It’s easy to look at those people — no matter who those people are — and mark up their personal failings. It’s easy because personal failings are always more pronounced and obvious in those people. Especially after the fact.
You can look at those people in light of their most recent transgressions and say, Ah, I see the failing that led up to this calamitous fall. Or, Ah, I always suspected. Or, Ah, I told you so.
There is some value to this, of course, if you examine yourself through and through, if you comb through your own life to find if that same root might one day flower into a full-grown plant, to find if you’re hiding the same sort of bodies in a closet somewhere.
As a leader of a church you can ask yourself how you can prevent your charges from falling into grievous sin. But from a human perspective there isn’t anything you can do. People are good at façades, good at erecting walls and appearing perfect when they are in fact anything but.
Quite a few churches seem oblivious to this fact. It’s non-obvious to them, and probably for good reason. After all, if the intensive study of scripture, if participation in an ancient tradition, if having the right doctrine and presumably the right relationship with God, if the right kind of exegetical preaching with enough emphasis on sin, if these things don’t produce a church full of the proper kind of people, what can? Everyone feels like they should be better; they should be sinning less, they should be doing more, they should be… something. And everyone else looks just like this portrait of the perfect Christian, so we all just pretend.
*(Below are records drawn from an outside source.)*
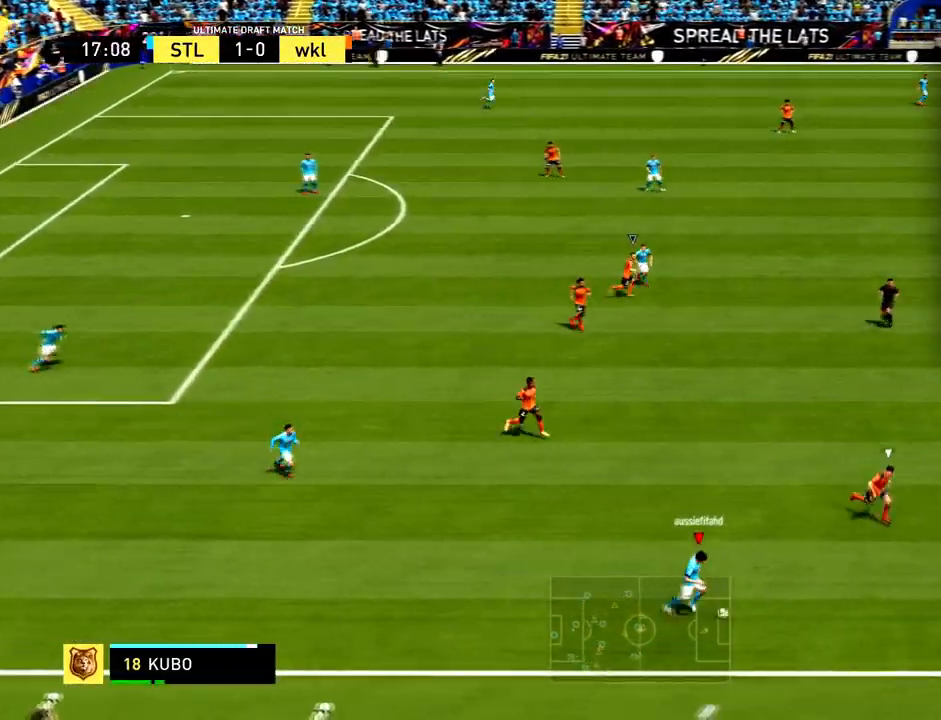
{"buttons": [], "left_stick": "center", "events": [[267, "left_stick", "center"]]}
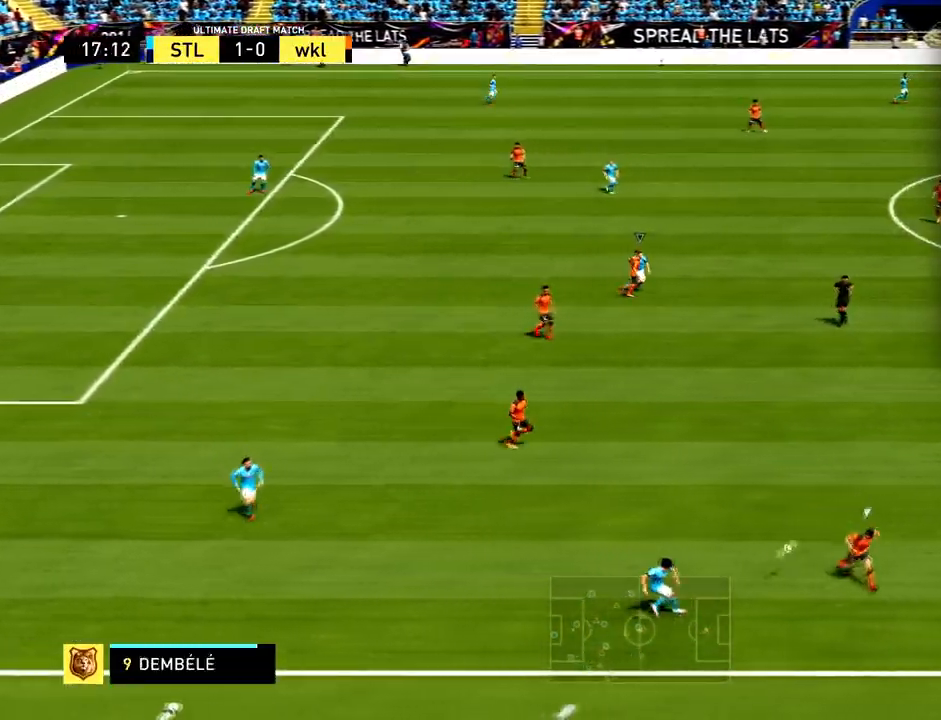
{"buttons": [], "left_stick": "down-right", "events": [[200, "left_stick", "down-right"]]}
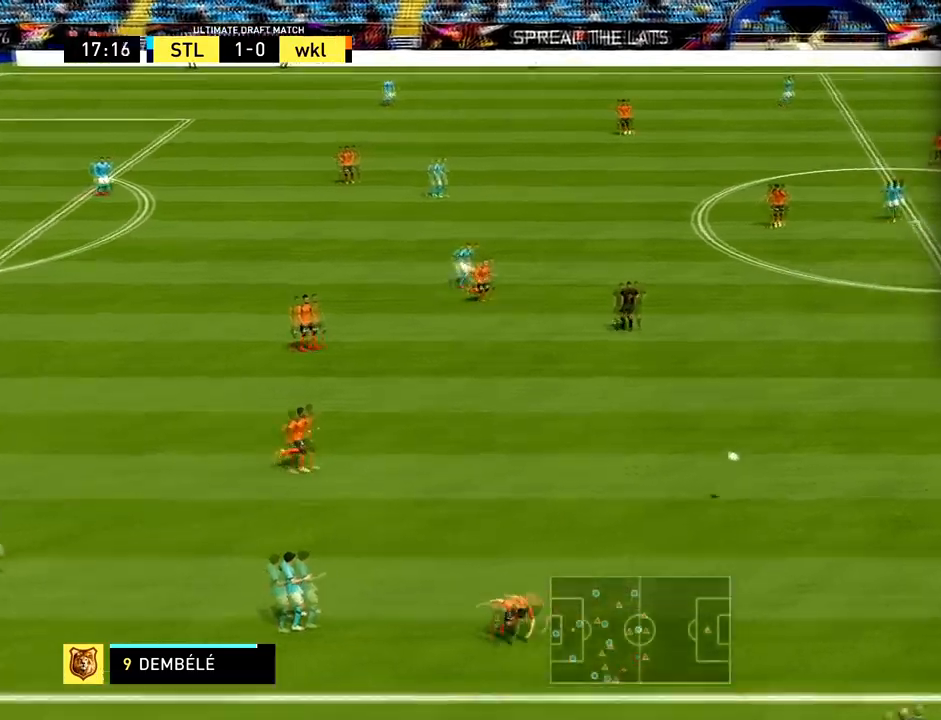
{"buttons": ["CROSS"], "left_stick": "left", "events": [[66, "left_stick", "center"], [200, "left_stick", "down"], [300, "left_stick", "center"], [467, "left_stick", "left"], [500, "CROSS", "down"]]}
This happens in every kind of church. Post-modern, modern, ancient, whatever. Because it’s human nature, and human nature is a hard thing to get over.
It doesn’t, of course, have to be this way. The recognition of sin shouldn’t drive people ever more into a world of spackle and paste and paint and fabric, but deep into the arms of God’s grace. The recognition of imperfection should drive men and women to break down the walls between then, no matter what these walls are made of. Whether they’re middle-class suburban perfection, or theological precision, or a pious but empty care for the disenfranchised.
What else do we share? Rich, middle-class, poor: We’re all deeply and entirely flawed. Flawed to the point that each of us, apart from Christ, is liable to fall horribly. Even in Christ we still have that old man nipping on our heels.
I speak from deep within this myself. I am imperfect. I am part of a community of believers who are imperfect. Our leadership is imperfect. Our feeble attempts to draw close to God are imperfect.
But the most important thing, I think, is the realisation, and then the action. A kind of humility that gives grace to those who have fallen, who have done terrible things, whether they are living in rebellion against God or not, and whether they are seeking forgiveness and reconciliation or not.